His young, black teacher Gillian (Misha Duncan-Barry) witnesses it all but doesn’t question or intervene as the disturbing scene plays out. The consequences of her lack of action erupt the following day when Gillian finds herself locked in a classroom with Reece.
“The crux of this play is how two people react to the same situation,” Nana-Kofi explained.
“They go on a journey, a journey a lot of people of colour go on, a realisation that where you are now isn’t necessarily where you come from.
“When working at a Pupil Referral Unit, I once had a student take a knife to stab another student. Once I’d calmed him down, we sat in the canteen, and he explained to me he wasn’t going to go quietly.

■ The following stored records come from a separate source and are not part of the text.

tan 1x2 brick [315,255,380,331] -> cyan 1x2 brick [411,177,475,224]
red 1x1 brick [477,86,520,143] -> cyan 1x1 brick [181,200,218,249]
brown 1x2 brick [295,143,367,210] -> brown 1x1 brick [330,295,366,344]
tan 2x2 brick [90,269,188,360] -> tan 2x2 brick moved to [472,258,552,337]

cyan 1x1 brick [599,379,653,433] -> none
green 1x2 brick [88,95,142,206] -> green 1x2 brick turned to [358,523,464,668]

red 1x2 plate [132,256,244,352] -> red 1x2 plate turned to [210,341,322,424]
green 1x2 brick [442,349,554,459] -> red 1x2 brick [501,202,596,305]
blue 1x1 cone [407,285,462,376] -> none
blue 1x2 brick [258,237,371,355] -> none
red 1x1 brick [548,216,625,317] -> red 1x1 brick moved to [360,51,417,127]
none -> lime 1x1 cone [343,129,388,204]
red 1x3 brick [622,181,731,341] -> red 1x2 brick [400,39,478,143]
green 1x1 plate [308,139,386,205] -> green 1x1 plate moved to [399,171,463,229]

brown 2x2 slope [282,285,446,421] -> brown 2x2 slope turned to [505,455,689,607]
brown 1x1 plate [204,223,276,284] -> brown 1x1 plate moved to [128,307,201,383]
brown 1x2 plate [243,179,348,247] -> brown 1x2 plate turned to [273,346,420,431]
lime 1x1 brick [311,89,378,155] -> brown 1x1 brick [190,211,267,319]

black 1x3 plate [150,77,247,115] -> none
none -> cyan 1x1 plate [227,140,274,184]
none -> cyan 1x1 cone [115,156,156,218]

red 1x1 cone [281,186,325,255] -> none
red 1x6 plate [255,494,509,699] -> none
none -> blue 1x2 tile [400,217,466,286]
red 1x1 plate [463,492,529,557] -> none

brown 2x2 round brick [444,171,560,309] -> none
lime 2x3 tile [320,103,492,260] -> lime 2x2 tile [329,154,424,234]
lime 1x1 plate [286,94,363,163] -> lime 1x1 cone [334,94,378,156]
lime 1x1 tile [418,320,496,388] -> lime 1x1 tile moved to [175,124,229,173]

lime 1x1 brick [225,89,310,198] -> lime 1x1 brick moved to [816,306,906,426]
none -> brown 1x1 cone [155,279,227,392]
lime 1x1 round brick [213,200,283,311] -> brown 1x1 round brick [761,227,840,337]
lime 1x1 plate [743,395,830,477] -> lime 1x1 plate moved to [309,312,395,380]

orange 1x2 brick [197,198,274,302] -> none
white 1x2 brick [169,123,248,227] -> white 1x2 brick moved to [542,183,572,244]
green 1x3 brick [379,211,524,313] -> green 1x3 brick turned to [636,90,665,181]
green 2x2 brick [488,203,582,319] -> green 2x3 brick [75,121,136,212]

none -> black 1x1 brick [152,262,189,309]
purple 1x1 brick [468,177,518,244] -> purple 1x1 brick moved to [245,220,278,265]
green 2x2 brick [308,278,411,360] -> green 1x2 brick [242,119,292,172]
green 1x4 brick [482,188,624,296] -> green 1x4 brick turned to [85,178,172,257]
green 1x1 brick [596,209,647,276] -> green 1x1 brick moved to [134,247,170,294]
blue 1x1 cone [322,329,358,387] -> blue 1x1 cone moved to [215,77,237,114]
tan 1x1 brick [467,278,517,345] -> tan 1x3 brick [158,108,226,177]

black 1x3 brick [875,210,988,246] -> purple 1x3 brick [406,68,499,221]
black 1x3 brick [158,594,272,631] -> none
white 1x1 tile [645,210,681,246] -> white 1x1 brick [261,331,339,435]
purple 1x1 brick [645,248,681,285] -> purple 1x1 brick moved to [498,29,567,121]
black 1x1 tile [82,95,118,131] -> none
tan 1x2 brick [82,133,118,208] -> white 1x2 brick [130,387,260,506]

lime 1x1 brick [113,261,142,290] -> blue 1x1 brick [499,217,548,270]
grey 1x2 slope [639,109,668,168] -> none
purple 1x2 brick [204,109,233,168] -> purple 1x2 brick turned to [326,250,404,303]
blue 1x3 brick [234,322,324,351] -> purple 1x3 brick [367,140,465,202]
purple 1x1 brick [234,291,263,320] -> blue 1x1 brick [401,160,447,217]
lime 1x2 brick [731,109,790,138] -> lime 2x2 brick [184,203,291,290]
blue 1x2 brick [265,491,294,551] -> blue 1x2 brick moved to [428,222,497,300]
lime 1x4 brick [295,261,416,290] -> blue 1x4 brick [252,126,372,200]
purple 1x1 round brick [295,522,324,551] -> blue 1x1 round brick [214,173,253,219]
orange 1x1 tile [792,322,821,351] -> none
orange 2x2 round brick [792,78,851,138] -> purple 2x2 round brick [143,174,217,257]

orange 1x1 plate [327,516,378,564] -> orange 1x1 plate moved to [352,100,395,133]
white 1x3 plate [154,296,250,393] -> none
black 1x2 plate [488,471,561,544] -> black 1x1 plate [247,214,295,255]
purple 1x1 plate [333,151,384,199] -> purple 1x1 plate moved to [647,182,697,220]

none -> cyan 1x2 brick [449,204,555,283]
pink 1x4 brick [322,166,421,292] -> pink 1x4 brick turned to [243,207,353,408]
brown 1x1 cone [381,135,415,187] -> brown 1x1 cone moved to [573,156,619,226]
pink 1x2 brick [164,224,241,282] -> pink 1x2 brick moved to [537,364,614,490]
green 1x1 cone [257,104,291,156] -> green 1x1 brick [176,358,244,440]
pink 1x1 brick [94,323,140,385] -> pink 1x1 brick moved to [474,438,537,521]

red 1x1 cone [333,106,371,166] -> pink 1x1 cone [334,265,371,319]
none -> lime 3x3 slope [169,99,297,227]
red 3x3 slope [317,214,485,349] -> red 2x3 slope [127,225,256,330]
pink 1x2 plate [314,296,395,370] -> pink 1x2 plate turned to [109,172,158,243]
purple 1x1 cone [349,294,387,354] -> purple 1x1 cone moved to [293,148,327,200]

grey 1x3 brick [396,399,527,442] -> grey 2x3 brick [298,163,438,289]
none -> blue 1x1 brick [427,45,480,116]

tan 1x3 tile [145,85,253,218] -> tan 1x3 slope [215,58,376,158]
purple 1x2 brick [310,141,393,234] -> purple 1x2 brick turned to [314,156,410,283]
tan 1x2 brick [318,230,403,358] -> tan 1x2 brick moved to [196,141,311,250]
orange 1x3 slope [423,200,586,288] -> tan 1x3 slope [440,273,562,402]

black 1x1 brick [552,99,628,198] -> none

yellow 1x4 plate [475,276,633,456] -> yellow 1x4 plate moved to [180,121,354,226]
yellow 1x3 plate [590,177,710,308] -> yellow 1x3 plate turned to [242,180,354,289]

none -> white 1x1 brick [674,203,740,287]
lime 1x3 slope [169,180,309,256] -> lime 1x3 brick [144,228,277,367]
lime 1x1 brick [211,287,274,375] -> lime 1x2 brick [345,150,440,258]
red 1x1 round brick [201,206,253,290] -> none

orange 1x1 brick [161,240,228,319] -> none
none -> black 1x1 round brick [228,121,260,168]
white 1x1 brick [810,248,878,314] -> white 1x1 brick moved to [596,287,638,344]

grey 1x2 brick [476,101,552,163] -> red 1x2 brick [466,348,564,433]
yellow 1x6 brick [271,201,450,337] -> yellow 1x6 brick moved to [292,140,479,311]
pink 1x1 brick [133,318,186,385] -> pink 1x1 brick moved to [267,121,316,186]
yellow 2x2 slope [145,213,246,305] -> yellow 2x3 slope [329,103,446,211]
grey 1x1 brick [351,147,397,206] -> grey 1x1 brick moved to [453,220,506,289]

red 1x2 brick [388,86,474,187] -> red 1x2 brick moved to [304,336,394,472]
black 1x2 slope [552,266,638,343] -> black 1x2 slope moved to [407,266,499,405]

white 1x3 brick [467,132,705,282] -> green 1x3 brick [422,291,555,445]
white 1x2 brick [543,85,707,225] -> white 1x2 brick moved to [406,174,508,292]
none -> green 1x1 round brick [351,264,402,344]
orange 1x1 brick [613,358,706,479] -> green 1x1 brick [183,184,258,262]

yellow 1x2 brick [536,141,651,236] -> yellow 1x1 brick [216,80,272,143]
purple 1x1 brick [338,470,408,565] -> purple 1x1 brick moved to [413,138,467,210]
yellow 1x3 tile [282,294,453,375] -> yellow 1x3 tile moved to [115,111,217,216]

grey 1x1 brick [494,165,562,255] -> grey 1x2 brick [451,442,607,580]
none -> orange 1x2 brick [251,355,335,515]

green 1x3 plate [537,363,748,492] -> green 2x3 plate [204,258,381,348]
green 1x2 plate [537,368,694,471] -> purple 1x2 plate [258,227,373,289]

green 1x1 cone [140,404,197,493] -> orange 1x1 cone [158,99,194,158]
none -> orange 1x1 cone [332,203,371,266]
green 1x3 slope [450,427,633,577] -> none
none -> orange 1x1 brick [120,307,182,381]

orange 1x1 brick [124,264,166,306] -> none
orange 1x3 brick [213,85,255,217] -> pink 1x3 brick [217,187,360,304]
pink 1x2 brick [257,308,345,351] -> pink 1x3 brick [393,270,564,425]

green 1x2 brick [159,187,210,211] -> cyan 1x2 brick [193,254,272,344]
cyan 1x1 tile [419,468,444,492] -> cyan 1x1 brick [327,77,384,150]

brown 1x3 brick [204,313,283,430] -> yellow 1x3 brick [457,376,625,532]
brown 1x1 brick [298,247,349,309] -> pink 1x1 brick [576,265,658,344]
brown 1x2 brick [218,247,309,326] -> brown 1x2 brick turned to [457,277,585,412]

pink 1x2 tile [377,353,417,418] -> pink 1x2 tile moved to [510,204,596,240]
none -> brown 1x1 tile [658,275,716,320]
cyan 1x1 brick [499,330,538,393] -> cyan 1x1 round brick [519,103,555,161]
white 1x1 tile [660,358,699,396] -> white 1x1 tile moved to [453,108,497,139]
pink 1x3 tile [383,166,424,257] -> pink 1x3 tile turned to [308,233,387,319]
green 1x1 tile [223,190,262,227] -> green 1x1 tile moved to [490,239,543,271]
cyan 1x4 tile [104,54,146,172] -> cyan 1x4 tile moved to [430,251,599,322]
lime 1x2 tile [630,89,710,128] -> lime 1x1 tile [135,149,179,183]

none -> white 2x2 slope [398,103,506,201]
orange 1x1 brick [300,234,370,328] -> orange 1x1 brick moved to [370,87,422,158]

“The police were outside, and they took him. I saw him a few weeks later, and he asked why I didn’t help him? That rush of guilt changed to anger and quickly to sympathy as he saw me as his protector. But I knew I couldn’t do anything.”
Director Dermot Daly says: “I was really taken by the conceit and breadth of themes and ideas.
“Thematically it’s huge, but ostensibly it’s about the meaning and creation of identity which is something that affects us all.
“Neither character is who they want to be. but both appear to be trapped, robbed of agency, this perception in them and hopefully of the audience shifts quite dramatically as we progress. Worry not, there are a few gags in there.”
My Voice Was Heard But It Was Ignored is produced by Red Ladder Theatre Company supported by Oldham Coliseum Theatre and Leeds Playhouse and presented in Oldham by Oldham Coliseum Theatre and live@thelibrary.
It was developed as part of a year-long writing commission for Manchester’s Box Of Tricks Theatre and staged as a rehearsed reading at HOME, Manchester, in January 2020.